EXERCISE AIM –
Every line from the one with "root of tail: (305, 297)" to the end of the entries, both included, is to be copied exactly; the other lines stay out.
━━ INFORMATION GIVEN ━━
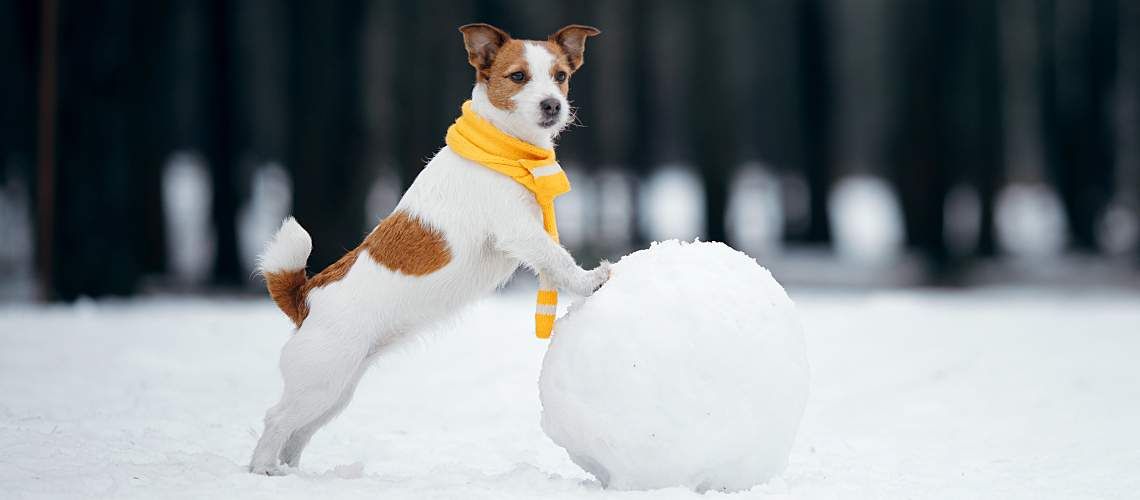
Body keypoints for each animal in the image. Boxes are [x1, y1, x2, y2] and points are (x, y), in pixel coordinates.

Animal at [249, 24, 606, 478]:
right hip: (321, 378)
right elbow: (558, 258)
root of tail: (305, 297)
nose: (552, 105)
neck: (505, 148)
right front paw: (592, 281)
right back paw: (263, 469)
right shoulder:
━━━
PROBLEM SOLUTION –
root of tail: (305, 297)
nose: (552, 105)
neck: (505, 148)
right front paw: (592, 281)
right back paw: (263, 469)
right shoulder:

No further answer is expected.